Dennoch schafft die Politik einen wettbewerblichen Kontrast. Thailand hat einen direkten, zeitlich begrenzten Steueranreiz gewählt, der an die lokale regulatorische Teilnahme gebunden ist. Die USA besteuern weiterhin Gewinne aus digitalen Vermögenswerten, während sie Krypto-Politik durch Wertpapierregeln, Meldepflichten und Marktstrukturgesetzgebung verfolgen.Der CLARITY Act hat den Senatsprozess durchlaufen, bleibt jedoch Gegenstand politischer Verhandlungen, was zeigt, dass die beiden Länder mit sehr unterschiedlichen politischen Instrumenten konkurrieren.
Die schwierigere Frage ist, ob Thailand einen vorübergehenden Steuervorteil in dauerhaftes Branchenwachstum umwandeln kann. Die Befreiung läuft nach dem 31. Dezember 2029 aus, es sei denn, die Politik verlängert oder ersetzt sie. Börsen und Händler können schnell auf Steueranreize reagieren, aber Unternehmen, die langfristige Entscheidungen über Büros, Einstellungen, Verwahrung und Infrastruktur treffen, benötigen Vertrauen in das, was nach dem Ablaufdatum folgt.
Häufig gestellte Fragen
Wird Krypto in Thailand wirklich mit 0% besteuert?
Qualifizierende individuelle Gewinne aus Übertragungen von Kryptowährungen und digitalen Token können bis zum 31. Dezember 2029 von der thailändischen Einkommensteuer befreit sein. Die Transaktion muss eine Börse, einen Makler oder Händler nutzen, der nach thailändischem Recht für digitale Vermögenswerte lizenziert ist. Die Regel ist keine pauschale Befreiung für jede Form von Krypto-Einkommen.
Gilt die Befreiung auch für Offshore-Börsen?

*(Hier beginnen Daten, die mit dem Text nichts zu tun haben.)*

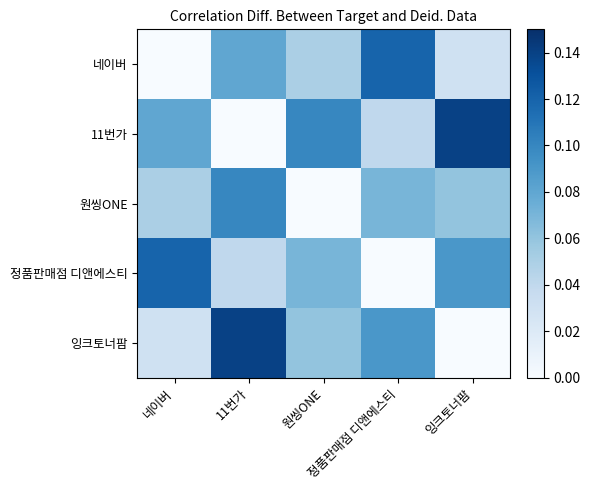

Reading left to right, list all the values displayed in this chart.

네이버: 네이버=0.0	11번가=0.1	원씽ONE=0.1	정품판매점 디앤에스티=0.1	잉크토너팜=0.0
11번가: 네이버=0.1	11번가=0.0	원씽ONE=0.1	정품판매점 디앤에스티=0.0	잉크토너팜=0.1
원씽ONE: 네이버=0.1	11번가=0.1	원씽ONE=0.0	정품판매점 디앤에스티=0.1	잉크토너팜=0.1
정품판매점 디앤에스티: 네이버=0.1	11번가=0.0	원씽ONE=0.1	정품판매점 디앤에스티=0.0	잉크토너팜=0.1
잉크토너팜: 네이버=0.0	11번가=0.1	원씽ONE=0.1	정품판매점 디앤에스티=0.1	잉크토너팜=0.0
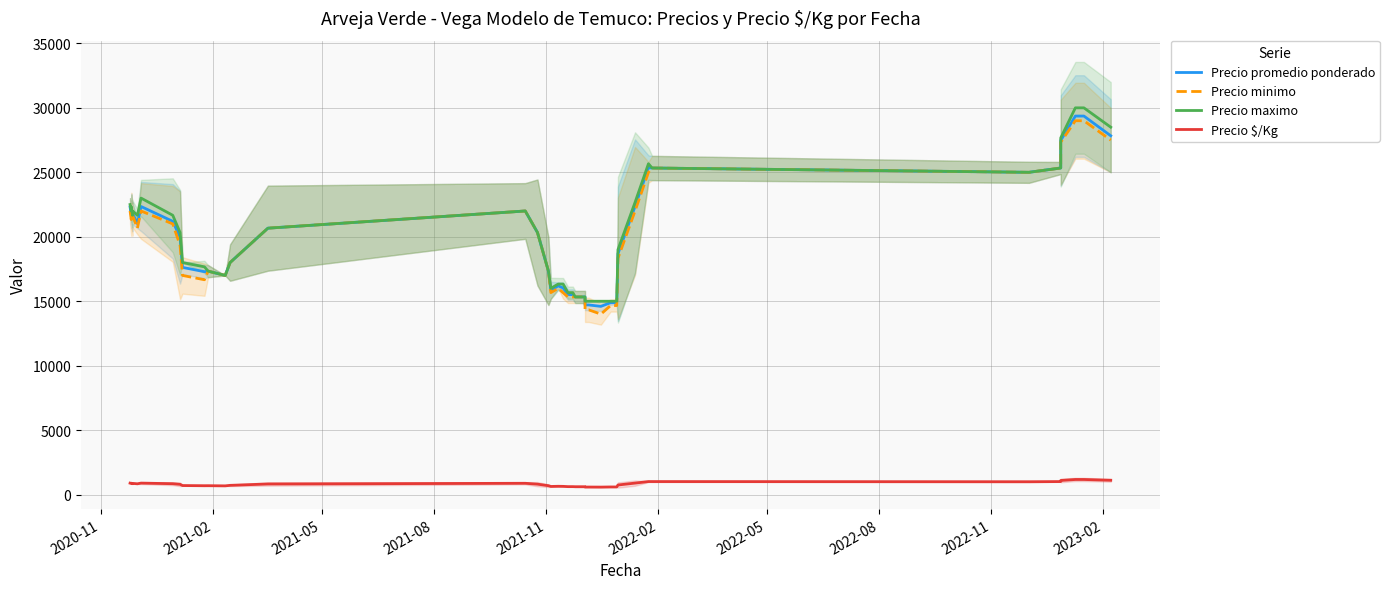

What is the label of the 35th point from the right?

2022-02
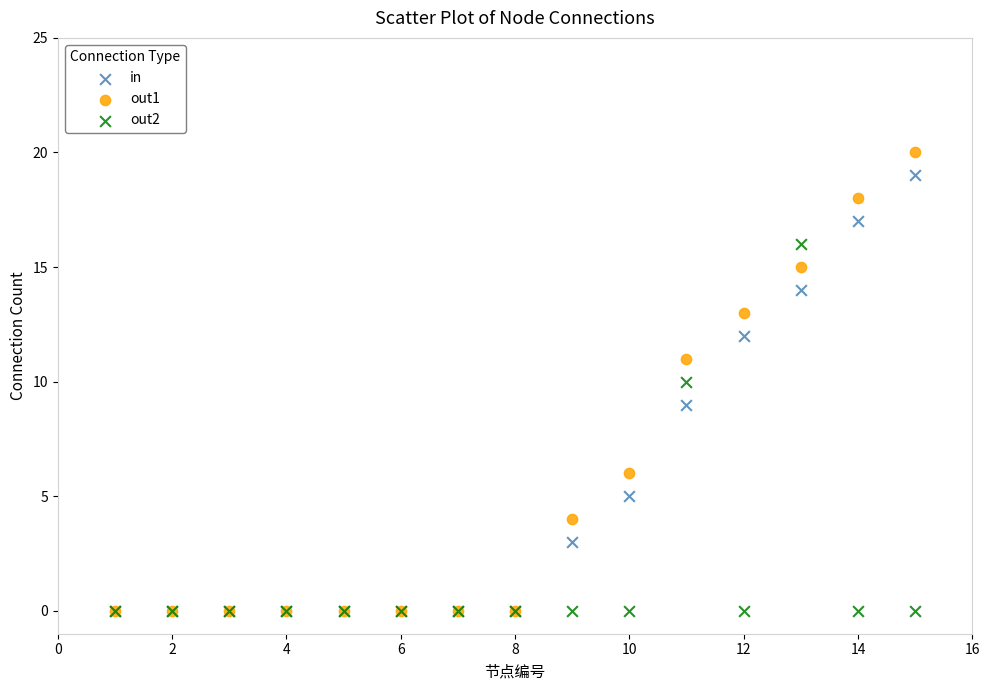

Which series reaches the maximum Y coordinate?

out1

Nicht automatisch. Die Verordnung Nr. 399 knüpft die Befreiung an Übertragungen, die an lizenzierten Börsen für digitale Vermögenswerte, über lizenzierte Makler oder mit lizenzierten Händlern durchgeführt werden. Händler, die Offshore- oder nicht lizenzierte Plattformen nutzen, sollten nicht davon ausgehen, dass diese Gewinne qualifizieren, nur weil sie in Thailand leben.
Kann ein US-Bürger nach Thailand ziehen und Krypto-Steuern vermeiden?
Nicht einfach durch einen Umzug. Der IRS besteuert US-Bürger und Personen mit ständigem Wohnsitz im Allgemeinen auf ihr Welteinkommen, einschließlich steuerpflichtiger Gewinne aus digitalen Vermögenswerten. Thailands Befreiung kann das thailändische Steuerergebnis für qualifizierende Transaktionen ändern, aber sie hebt nicht separate bundesstaatliche US-Verpflichtungen auf.
Die vertretbarere Schlussfolgerung ist, dass Thailand einen starken Anreiz für regulierte Krypto-Aktivitäten geschaffen hat, aber keinen uneingeschränkten Steueroase. Die Politik kann die thailändische persönliche Steuer auf qualifizierende Gewinne senken, aber ihre Bedingung der lizenzierten Plattform, der Melderahmen und das Auslaufen 2029 bleiben entscheidend dafür, wie wertvoll sie für Händler, Börsen und Entwickler ist.